The sixth-grader’s design is the result of an intensive two-week summer program called the Middle School Innovators Academy, created in collaboration between the NC State College of Design and the East Carolina University Office of Engagement, Innovation and Economic Development, which funded the pilot project.
Six pre-teens worked with industrial design professors and graduate students at NC State to conceive, prototype, and develop presentations about their new products—everything from playground equipment to computer mice to a device for walking on water.
The young inventors learned about patent searches, how to create design sketches, 2D and 3D computer modeling, and—perhaps most difficult of all—how to accept constructive criticism and make necessary changes to their designs.
It seemed a tall order for even these six, who were chosen from a pool of 40 sixth-graders at Centennial Campus Middle School in Wake County.
The larger group had spent much of the spring semester maintaining “design notebooks” with their ideas for inventions.
“We want to create a passion for innovation in our public schools,” said Percy Hooper, professor of industrial design and co-director of the program. “We want to give the students a chance to apply design thinking to other challenges in their educational careers.”

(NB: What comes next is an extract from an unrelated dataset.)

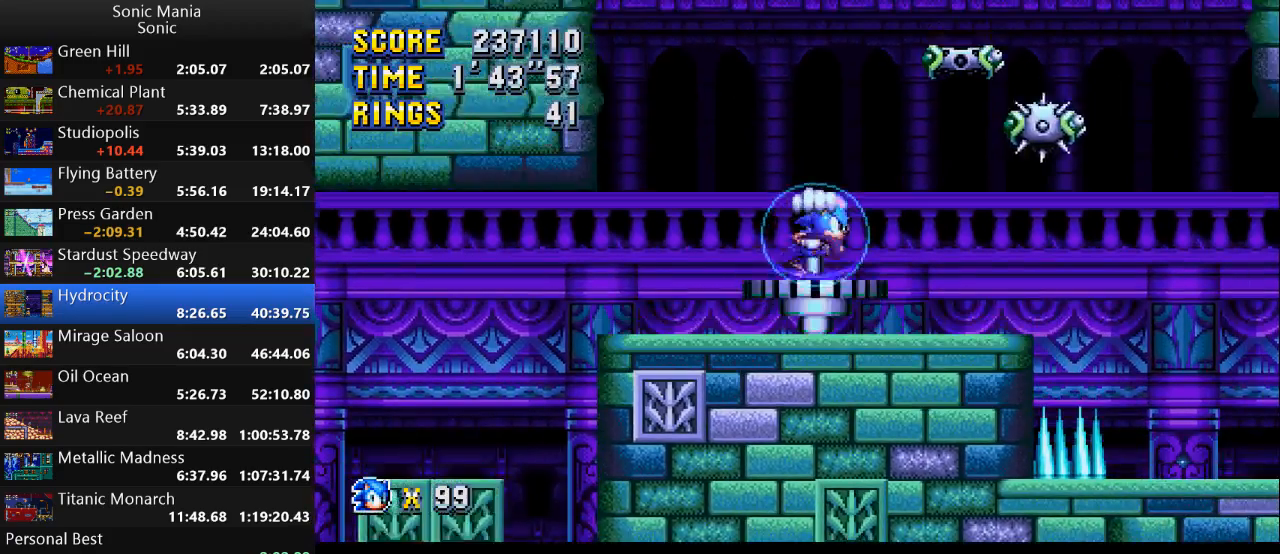
{"buttons": [], "left_stick": "right", "right_stick": "center", "events": []}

On the final day of the program, the students dressed in business attire and made formal presentations about their projects to their families.
“I like the concept of figuring out how you can make an easier life for others,” said Garrett Hess, 12. Before they created their designs, said Hess, the students first had to identify a need, or market, for their product.
“This is just a phenomenal program to wrap around her and to pull out that creativity,” said Melvin Whitehead, whose niece, Danyae Bellamy, was one of the participants.
The program is badly needed, said Bryan Covington, a master in industrial design student who helped direct the youngsters.
“I didn’t even know what industrial design was when I was this age,” confessed Covington. “I was just drawing planes and tanks in math class.”
The pilot project—also held at ECU with students from Hope Middle School in Greenville, NC—was a success at both universities, said Hooper, who is seeking funding to double the size of the project in Summer, 2011.
“Will a line of new products appear on the store shelves as a result of the Middle School Innovators Academy?” asks Hooper. “With funding, many things are possible. What they have produced is comparable to what products on the way to manufacturing go through.”
Brain’s ultimate goal invention? A hover-craft that uses a magnetic field to stay airborne.
“I’m a dreamer,” Brain said. “I dream a lot.”